I followed Ms. M to the library across the street to see if I could jump on the computer for a little bit. I had a time limit, so I was not there too long. I then walked back to the house to find a note on the whiteboard in the kitchen telling me the dryer was all mine and to make myself home. Ms. M had left to go to her son’s cross-country meet, so I went to the town’s Italian restaurant, Stella’s. I walked in and was welcomed by what I thought was the owner. He was very welcoming and commented on my hobble with concern. The restaurant was surprisingly good and had a great little bar and atmosphere.

I returned to the house to find Ms. M’s husband and son, both just as warm and welcoming as she was. This was one of the most hiker-friendly towns I had visited yet, and I had never heard a word about it on the trail. The store owner, restaurant owner, and librarian – all had been concerned about my hobble and wanted to know how they could help. It was a very hiker-friendly town, and you usually heard about them through the trail grapevine, but I had not heard a thing about Lyme, NH. Of course, a lack of hiker traffic could be one of the reasons they were still so accommodating.

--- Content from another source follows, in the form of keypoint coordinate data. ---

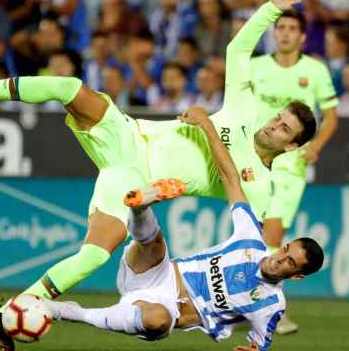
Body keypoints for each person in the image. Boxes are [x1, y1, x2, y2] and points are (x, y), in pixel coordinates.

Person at [0, 0, 315, 350]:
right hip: (129, 134)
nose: (272, 125)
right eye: (277, 117)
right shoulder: (245, 110)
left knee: (94, 255)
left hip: (134, 183)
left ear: (292, 146)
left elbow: (256, 244)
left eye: (283, 128)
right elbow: (237, 48)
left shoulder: (261, 187)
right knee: (69, 88)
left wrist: (260, 304)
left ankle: (10, 316)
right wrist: (271, 8)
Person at [43, 105, 324, 351]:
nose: (279, 258)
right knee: (155, 246)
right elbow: (230, 178)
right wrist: (207, 125)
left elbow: (259, 344)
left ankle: (67, 312)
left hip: (162, 310)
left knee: (159, 321)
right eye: (285, 249)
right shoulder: (250, 238)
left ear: (296, 276)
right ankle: (139, 206)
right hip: (153, 271)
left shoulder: (271, 305)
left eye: (289, 262)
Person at [248, 9, 338, 335]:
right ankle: (259, 303)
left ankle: (270, 307)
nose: (284, 33)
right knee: (254, 234)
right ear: (274, 33)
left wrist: (316, 146)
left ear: (301, 36)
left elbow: (332, 115)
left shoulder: (315, 70)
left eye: (291, 29)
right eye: (280, 27)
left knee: (272, 234)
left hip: (291, 167)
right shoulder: (255, 67)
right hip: (255, 161)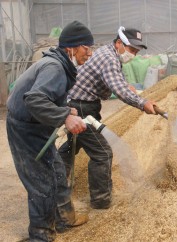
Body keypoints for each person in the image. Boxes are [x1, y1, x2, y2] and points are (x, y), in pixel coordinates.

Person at [6, 21, 94, 241]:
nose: (89, 54)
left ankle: (65, 218)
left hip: (35, 124)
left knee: (55, 171)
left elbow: (44, 98)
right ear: (71, 47)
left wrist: (64, 109)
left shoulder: (59, 63)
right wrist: (64, 116)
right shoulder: (54, 67)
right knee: (41, 181)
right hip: (25, 128)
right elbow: (34, 100)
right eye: (86, 47)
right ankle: (41, 235)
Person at [58, 26, 158, 210]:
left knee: (73, 145)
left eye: (136, 51)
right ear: (119, 43)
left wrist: (126, 85)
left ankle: (56, 181)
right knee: (102, 153)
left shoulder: (109, 53)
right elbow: (118, 90)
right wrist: (142, 103)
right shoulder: (110, 59)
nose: (133, 55)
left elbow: (115, 81)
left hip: (82, 103)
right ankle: (101, 200)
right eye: (131, 50)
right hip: (80, 107)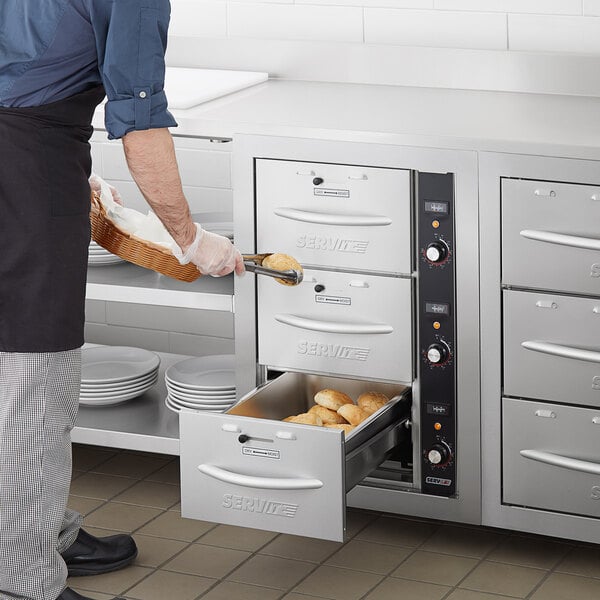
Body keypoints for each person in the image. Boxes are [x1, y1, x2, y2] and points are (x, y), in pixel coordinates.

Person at [0, 2, 244, 600]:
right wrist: (191, 240)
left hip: (30, 149)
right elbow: (140, 123)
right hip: (28, 164)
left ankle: (41, 533)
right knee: (36, 377)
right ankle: (24, 580)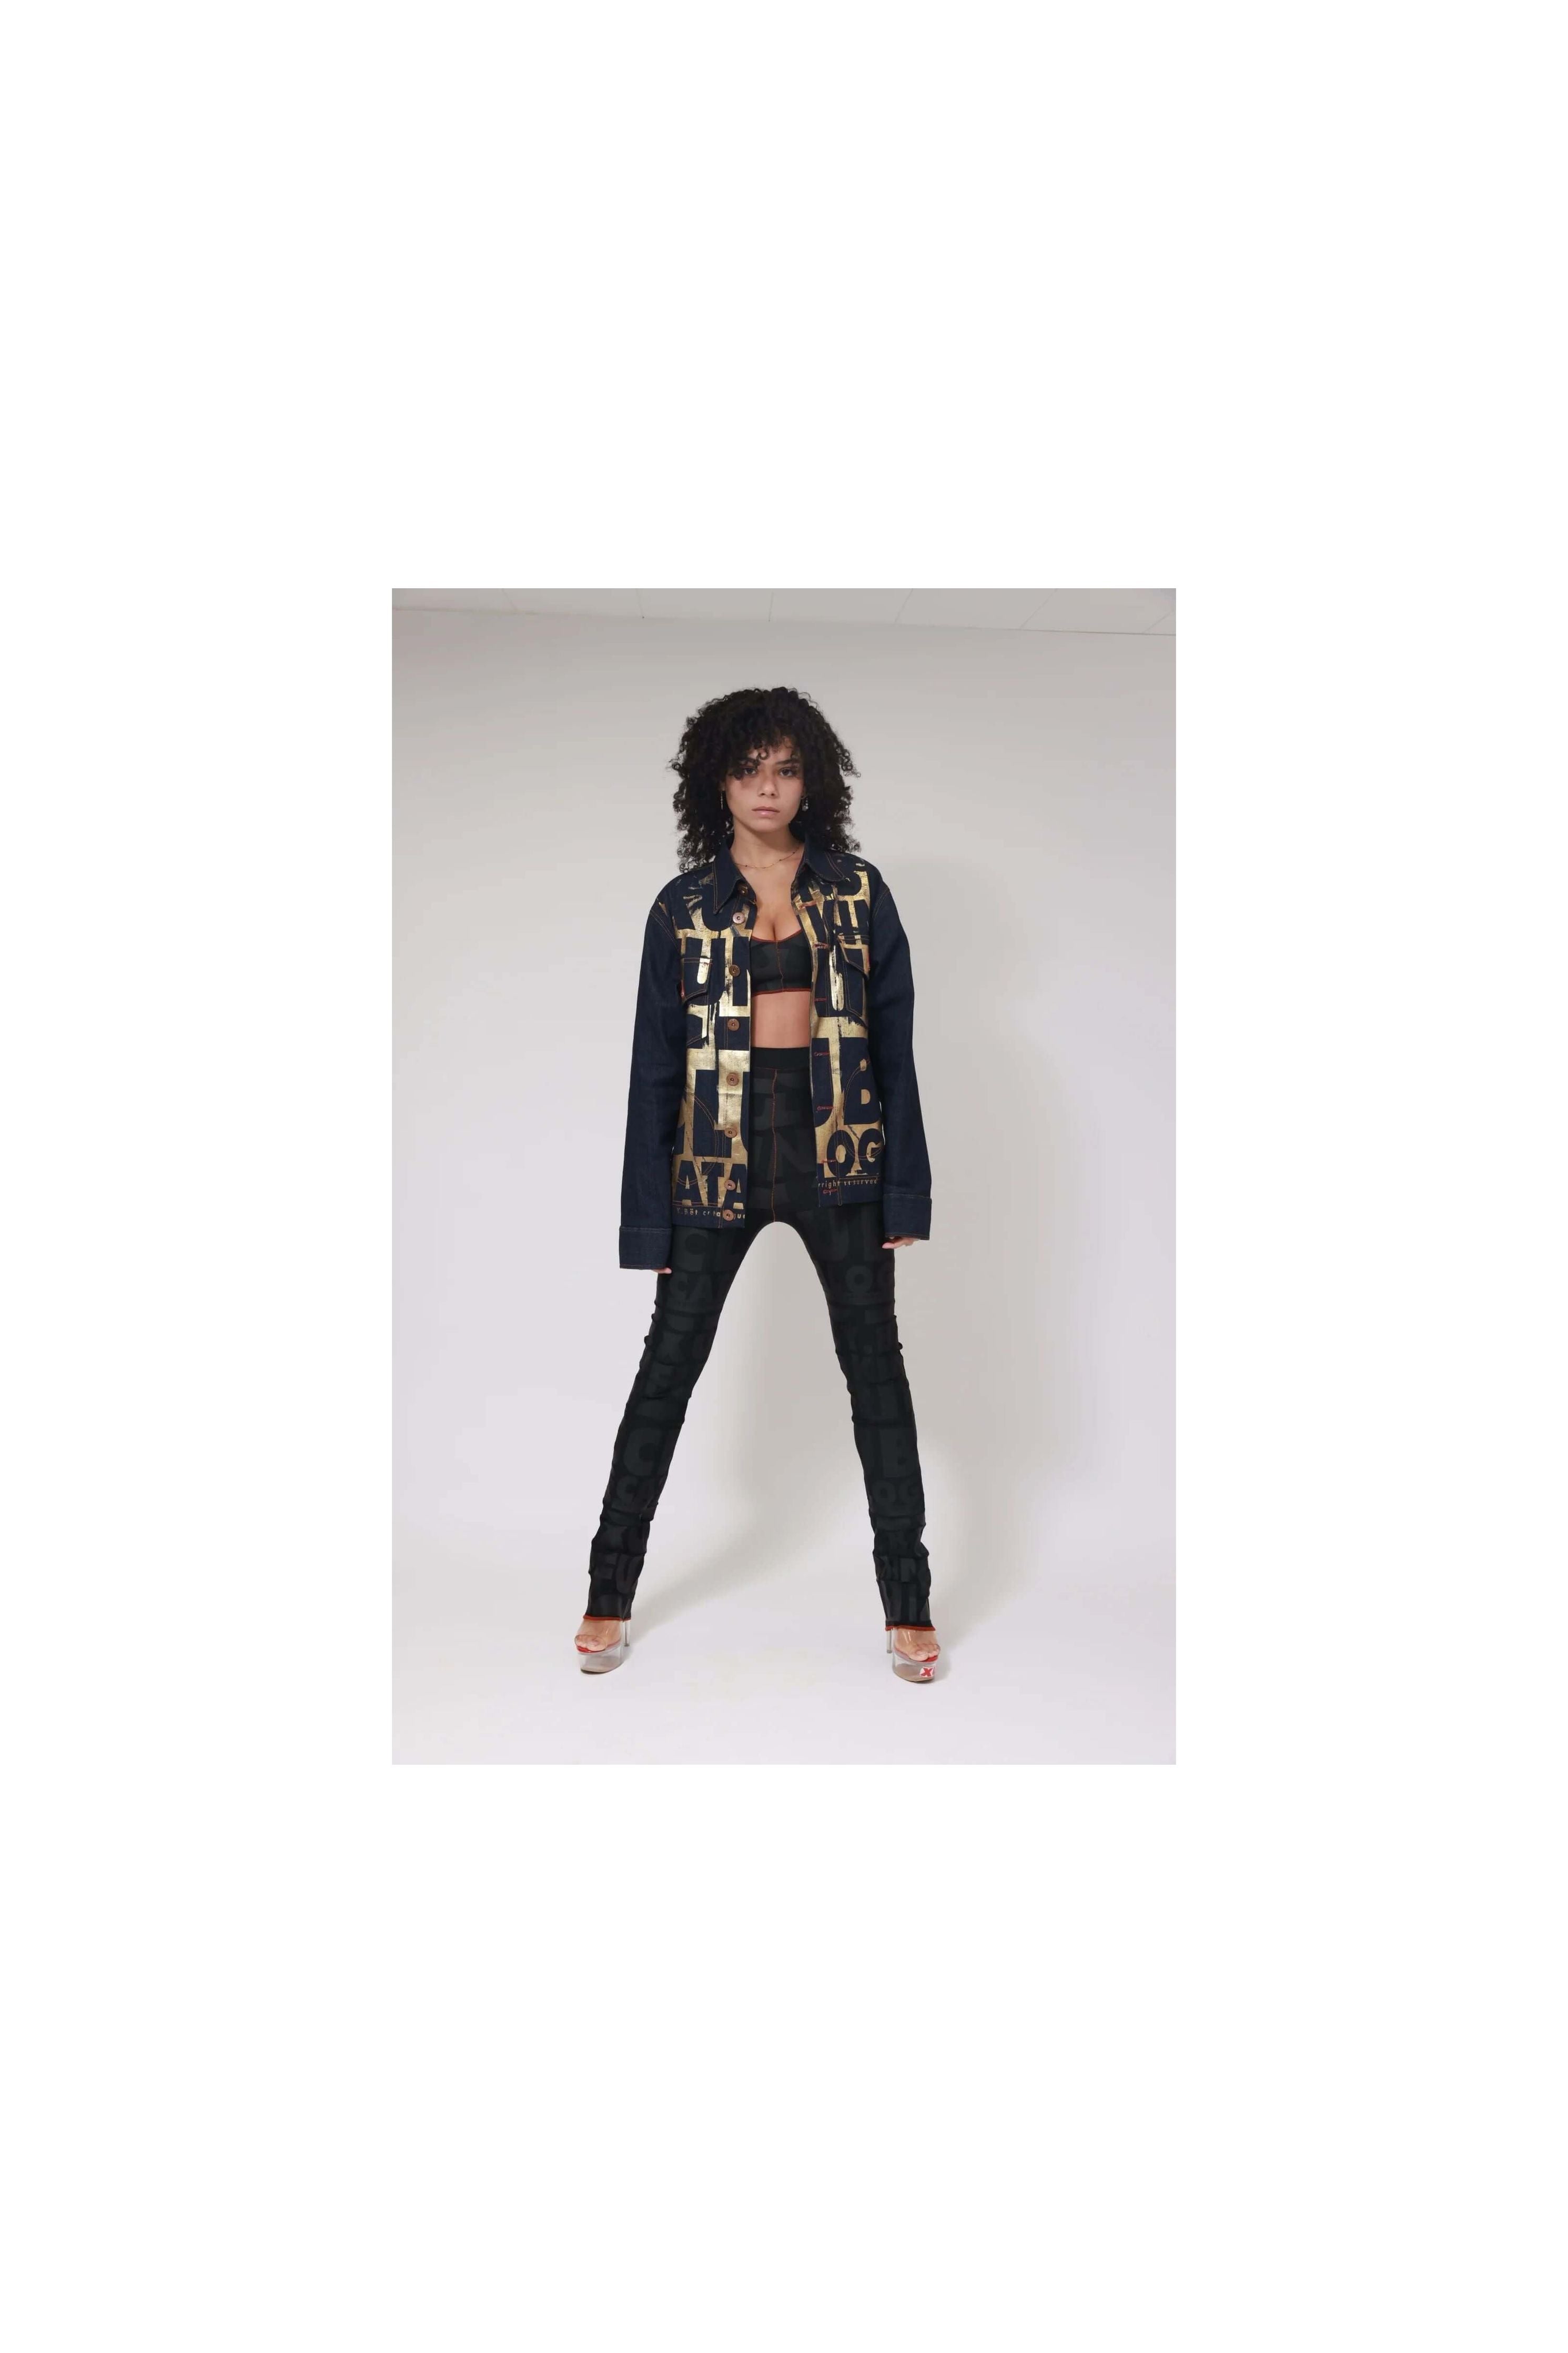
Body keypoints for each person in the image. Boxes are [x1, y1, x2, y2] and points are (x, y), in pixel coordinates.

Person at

This little town seemed to epitomize the values and culture that were important. These moments reminded me that small-town America was alive and well. The M’s and Lyme, NH, held the simplicity and trust that were not often found when I wasn’t hiking. They were just one of the many experiences that always pulled me back to these trails. I loved the beauty and solitude but was often surprised by how much I also appreciated the people.